▶ What is required
Collect the lines of the entries where "element" shows up.

Dataset records

_ _ _ _ _ _ _

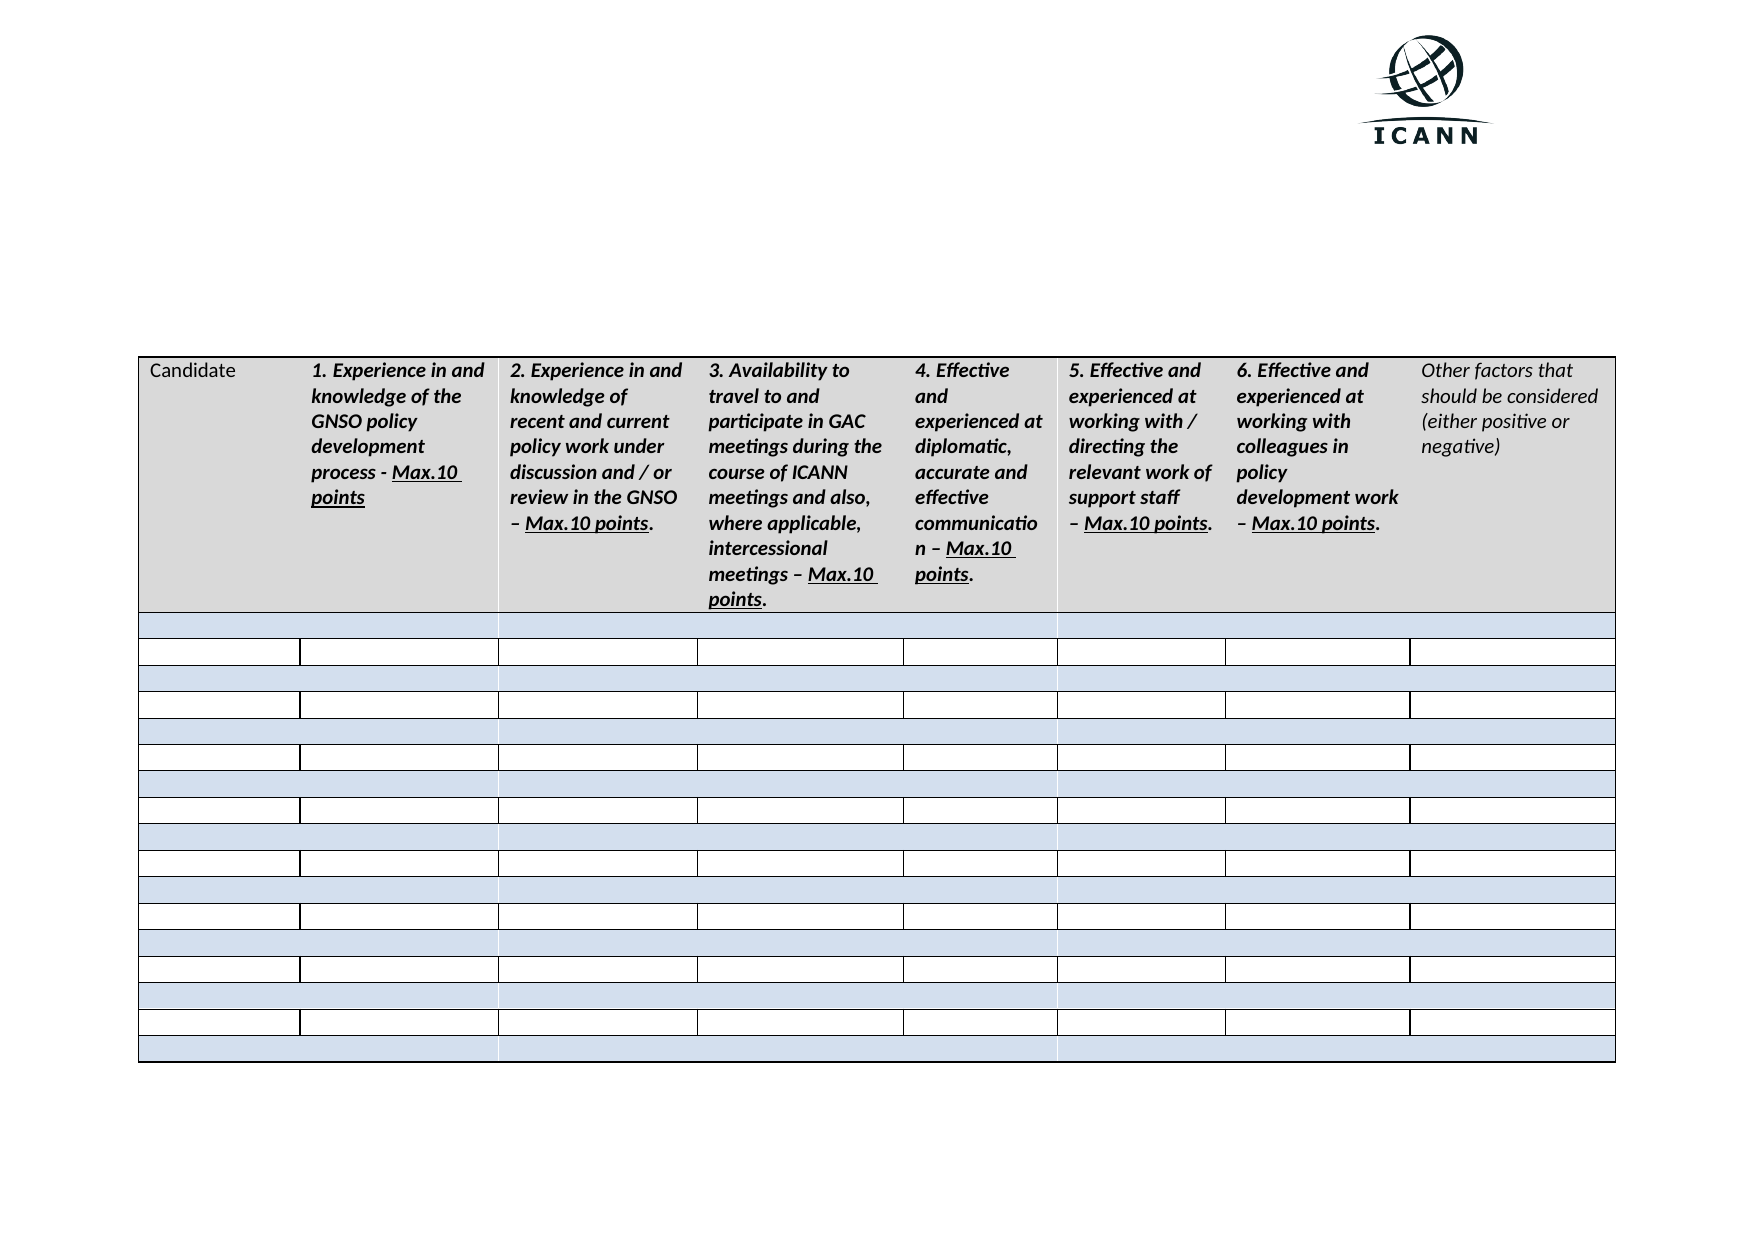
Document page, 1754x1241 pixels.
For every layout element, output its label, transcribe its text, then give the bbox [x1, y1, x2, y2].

table_cell [499, 719, 697, 744]
table_cell [1058, 771, 1225, 797]
table_header 2. Experience in and knowledge of recent and current policy work under discussion and / or review in the GNSO – Max.10 points. [499, 358, 697, 612]
table_cell [499, 1010, 697, 1035]
table_cell [1411, 639, 1615, 664]
table_cell [499, 983, 697, 1008]
table_cell [1410, 613, 1615, 638]
table_cell [139, 666, 300, 691]
table_cell [904, 1036, 1057, 1061]
table_cell [301, 798, 498, 823]
table_cell [904, 613, 1057, 638]
table_cell [139, 745, 299, 770]
table_cell [300, 824, 498, 850]
table_cell [139, 613, 300, 638]
table_header Other factors that should be considered (either positive or negative) [1410, 358, 1615, 612]
table_cell [139, 957, 299, 982]
table_cell [139, 930, 300, 956]
table_cell [904, 983, 1057, 1008]
table_cell [904, 666, 1057, 691]
table_cell [1058, 1036, 1225, 1061]
table_cell [139, 983, 300, 1008]
table_cell [300, 666, 498, 691]
table_cell [1411, 851, 1615, 876]
table_cell [1058, 666, 1225, 691]
table_cell [1225, 877, 1410, 903]
table_header 3. Availability to travel to and participate in GAC meetings during the course of ICANN meetings and also, where applicable, intercessional meetings – Max.10 points. [697, 358, 904, 612]
table_cell [300, 930, 498, 956]
table_cell [499, 851, 697, 876]
table_cell [499, 639, 697, 664]
table_header 5. Effective and experienced at working with / directing the relevant work of support staff – Max.10 points. [1058, 358, 1225, 612]
table_cell [301, 1010, 498, 1035]
table_cell [301, 639, 498, 664]
table_cell [300, 771, 498, 797]
table_cell [300, 613, 498, 638]
table_cell [697, 613, 904, 638]
table_cell [1225, 771, 1410, 797]
table_cell [904, 957, 1057, 982]
table_cell [1410, 877, 1615, 903]
table_cell [1411, 1010, 1615, 1035]
table_cell [697, 877, 904, 903]
table_cell [697, 666, 904, 691]
table_cell [697, 824, 904, 850]
table_cell [1411, 692, 1615, 717]
table_cell [1226, 798, 1409, 823]
table_cell [1226, 957, 1409, 982]
table_cell [1411, 957, 1615, 982]
table_cell [698, 851, 903, 876]
table_cell [1225, 613, 1410, 638]
table_cell [1225, 719, 1410, 744]
table_cell [499, 771, 697, 797]
table_cell [1411, 904, 1615, 929]
table_cell [300, 983, 498, 1008]
table_cell [1410, 666, 1615, 691]
table_cell [1410, 771, 1615, 797]
table_cell [1410, 930, 1615, 956]
table_cell [697, 930, 904, 956]
table_cell [698, 692, 903, 717]
table_cell [1410, 719, 1615, 744]
table_cell [499, 666, 697, 691]
table_cell [904, 930, 1057, 956]
table_cell [1058, 957, 1225, 982]
table_cell [139, 877, 300, 903]
table_cell [904, 639, 1057, 664]
table_cell [139, 639, 299, 664]
table_cell [1058, 798, 1225, 823]
table_cell [1226, 1010, 1409, 1035]
table_cell [139, 824, 300, 850]
table_cell [1058, 719, 1225, 744]
table_header 1. Experience in and knowledge of the GNSO policy development process - Max.10 points [300, 358, 498, 612]
table_cell [904, 904, 1057, 929]
table_cell [1058, 639, 1225, 664]
table_cell [139, 904, 299, 929]
table_cell [1226, 692, 1409, 717]
table_cell [139, 798, 299, 823]
table_cell [698, 639, 903, 664]
table_cell [1225, 666, 1410, 691]
table_cell [499, 798, 697, 823]
table_cell [499, 930, 697, 956]
table_cell [139, 1036, 300, 1061]
table_cell [499, 613, 697, 638]
table_cell [697, 1036, 904, 1061]
table_cell [698, 957, 903, 982]
table_cell [1058, 983, 1225, 1008]
table_cell [1226, 639, 1409, 664]
table_cell [697, 983, 904, 1008]
table_cell [1058, 930, 1225, 956]
table_cell [1225, 1036, 1410, 1061]
table_cell [139, 1010, 299, 1035]
table_cell [904, 798, 1057, 823]
table_cell [697, 771, 904, 797]
table_cell [499, 692, 697, 717]
table_cell [139, 719, 300, 744]
table_cell [1058, 824, 1225, 850]
table_cell [1411, 745, 1615, 770]
table_cell [300, 719, 498, 744]
table_cell [1058, 1010, 1225, 1035]
table_cell [499, 877, 697, 903]
table_cell [1225, 930, 1410, 956]
table_cell [301, 851, 498, 876]
table_header 4. Effective and experienced at diplomatic, accurate and effective communication – Max.10 points. [904, 358, 1057, 612]
table_cell [1411, 798, 1615, 823]
table_cell [300, 877, 498, 903]
table_cell [1058, 851, 1225, 876]
table_cell [697, 719, 904, 744]
table_cell [1058, 877, 1225, 903]
table_cell [1226, 745, 1409, 770]
table_cell [904, 745, 1057, 770]
table_header 6. Effective and experienced at working with colleagues in policy development work – Max.10 points. [1225, 358, 1410, 612]
table_cell [1410, 983, 1615, 1008]
table_cell [1226, 851, 1409, 876]
table_cell [300, 1036, 498, 1061]
table_cell [698, 745, 903, 770]
table_cell [904, 877, 1057, 903]
table_cell [698, 904, 903, 929]
table_cell [139, 692, 299, 717]
table_cell [499, 824, 697, 850]
table_cell [301, 957, 498, 982]
table_cell [499, 957, 697, 982]
table_cell [499, 1036, 697, 1061]
table_cell [301, 745, 498, 770]
table_cell [904, 824, 1057, 850]
table_cell [1410, 824, 1615, 850]
table_cell [904, 1010, 1057, 1035]
picture [1350, 31, 1500, 148]
table_cell [1225, 824, 1410, 850]
table_cell [1058, 745, 1225, 770]
table_header Candidate [139, 358, 300, 612]
table_cell [139, 851, 299, 876]
table_cell [1410, 1036, 1615, 1061]
table_cell [499, 904, 697, 929]
table_cell [301, 904, 498, 929]
table_cell [698, 798, 903, 823]
table_cell [904, 719, 1057, 744]
table_cell [904, 692, 1057, 717]
table_cell [904, 851, 1057, 876]
table_cell [1058, 692, 1225, 717]
table_cell [301, 692, 498, 717]
table_cell [1058, 613, 1225, 638]
table_cell [139, 771, 300, 797]
table_cell [1226, 904, 1409, 929]
table_cell [1058, 904, 1225, 929]
table_cell [698, 1010, 903, 1035]
table_cell [904, 771, 1057, 797]
table_cell [1225, 983, 1410, 1008]
table_cell [499, 745, 697, 770]
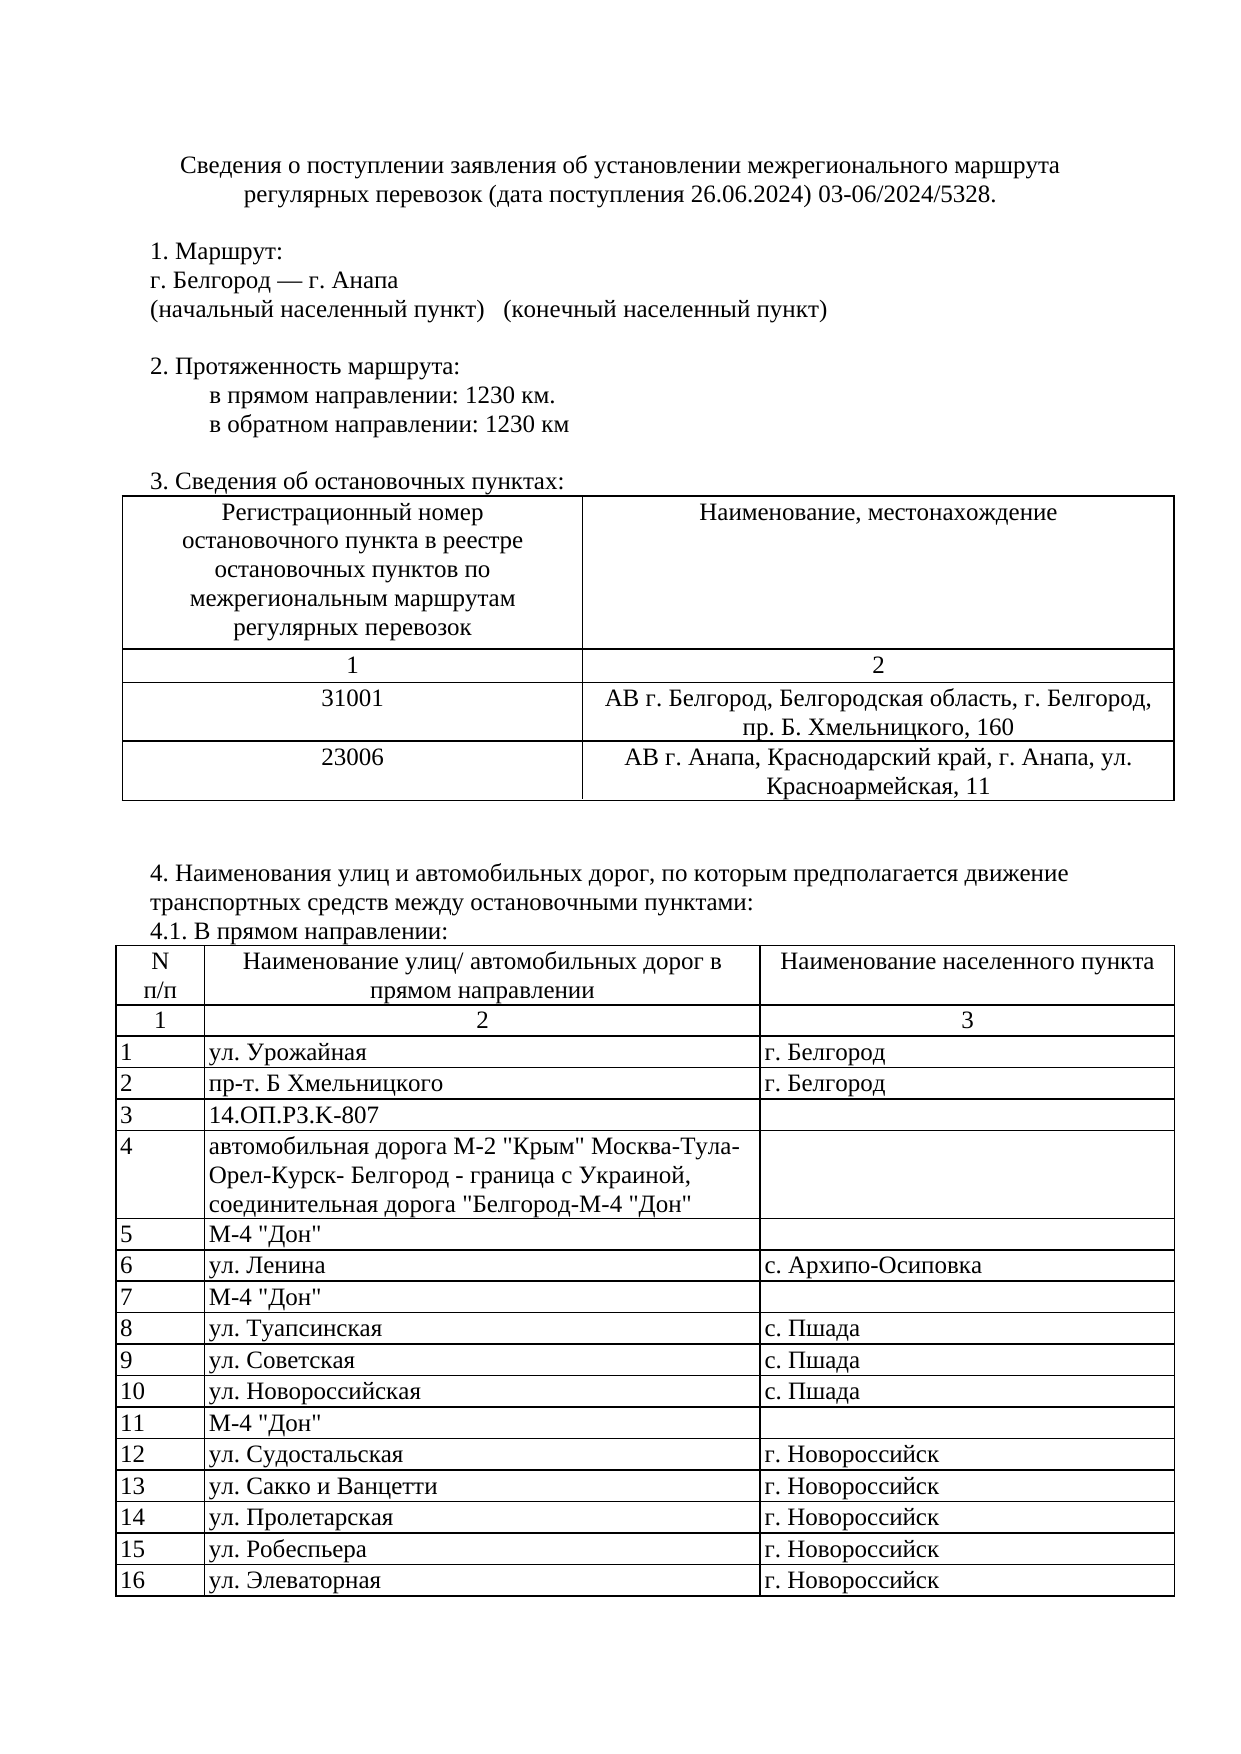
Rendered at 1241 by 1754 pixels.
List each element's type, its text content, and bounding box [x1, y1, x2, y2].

_ _ _ _ _ _ _

▶ Task solution
For every layout element, output its label, transcribe its text, then give the bbox [x1, y1, x2, y2].
List each element's type, its text content, and bounding box [x1, y1, x2, y2].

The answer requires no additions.